Em 1917 Weill organizou, por iniciativa do poeta polonês Zwoboroski, a única individual de Modigliani realizada durante a vida do artista, exibindo 32 obras, em sua maioria pinturas.

Quatro nus femininos frontais estavam expostos, o que provocou grande escândalo, atraindo multidões e a polícia, Weill ficou em evidência nos jornais e acabou sendo obrigada a recolher os trabalhos pela “indecência pública”.

Apesar do alvoroço – ou por causa dele – a mostra foi um completo desastre comercial. Para ajudar Modigliani, Weill ficou com quatro obras. Ela descreveu em seu livro como nus suntuosos, figuras angulosas e retratos arrebatadores poderiam ser tão magníficos e resultar em tamanho fiasco de vendas.

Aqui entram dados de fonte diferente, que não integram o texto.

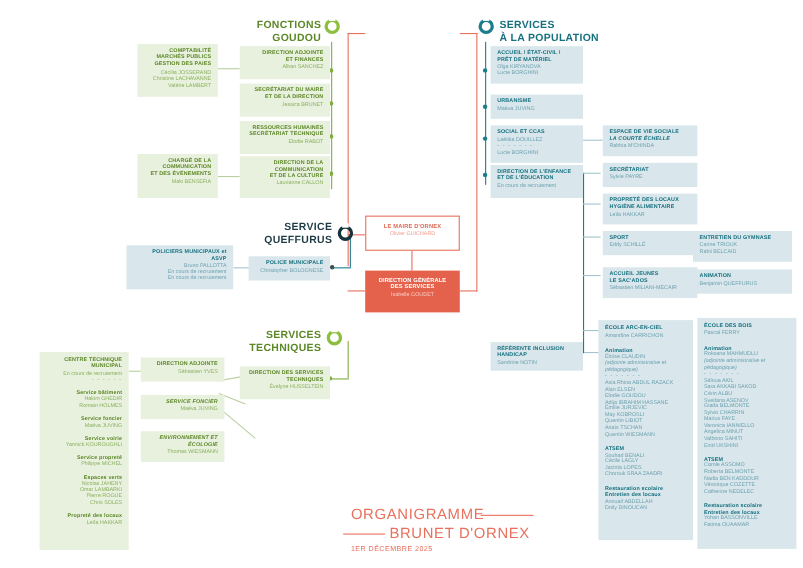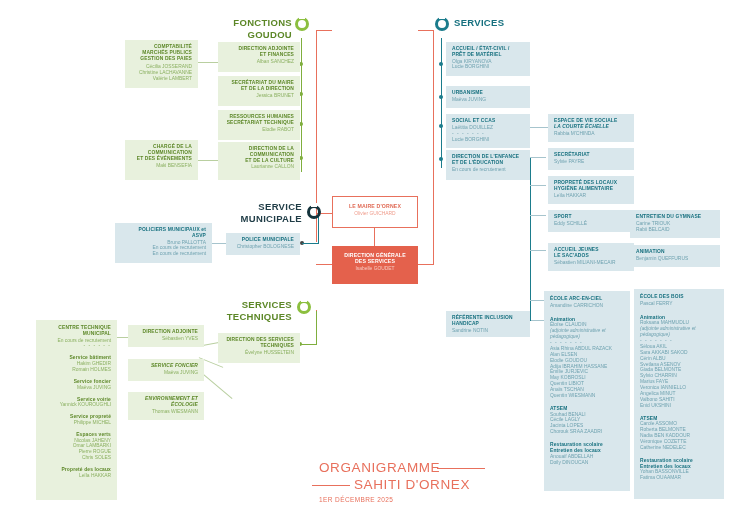--- a/index.html
+++ b/index.html
@@ -129,6 +129,7 @@
 
   <div class="sect blue lal" style="left:442px;top:17px;width:160px;">
     <div>SERVICES</div>
+    <div>À LA POPULATION</div>
   </div>
   <div class="ring blue" style="left:423px;top:17px;width:14px;height:14px;"></div>
   <div class="ringnotch" style="left:427px;top:15px;width:6px;height:4px;"></div>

“Berthe Weill usa a ironia como uma forma de distanciamento, zombando de seus fracassos. De seu negócio ela fez uma luta, da qual revela sem sombra a crueldade de todos os contratempos,” Marianne escreveu na apresentação da última edição do livro de Weill, relançado por conta da mostra. 

Ao longo dos anos Weill manteve amizade com a pintora Suzanne Valadon, uma artista que desafiou o status quo retratando mulheres em posturas altivas (sem feminilidade ou sensualidade) e nus masculinos.

A odalisca sensual, que estava para servir homens, foi transformada em mulher moderna, pensativa, com os pés para cima e cigarro na mão. “Como de costume, a coleção de suas obras era notavelmente forte, mas ela tinha tantos detratores! Para seu crédito, nunca fez nenhuma concessão. Uma grande artista!” Weill disse sobre Valadon, cujos trabalhos exibiu em mais de 20 exposições coletivas e 3 individuais em sua galeria.

Com o início das medidas antissemitas em 1940, Weill fechou a galeria. Sobreviveu à Ocupação em frágil condição de saúde e sem recursos. Em 1946, artistas e galeristas organizaram um leilão para angariar fundos para ela se manter até o fim da vida. Ao morrer em 1951, havia promovido mais de 300 artistas e exposições em sua galeria. 

“As lutas de uma mulher são difíceis, e é preciso força excepcional de vontade para sair quase ilesa,” anotou em seu livro.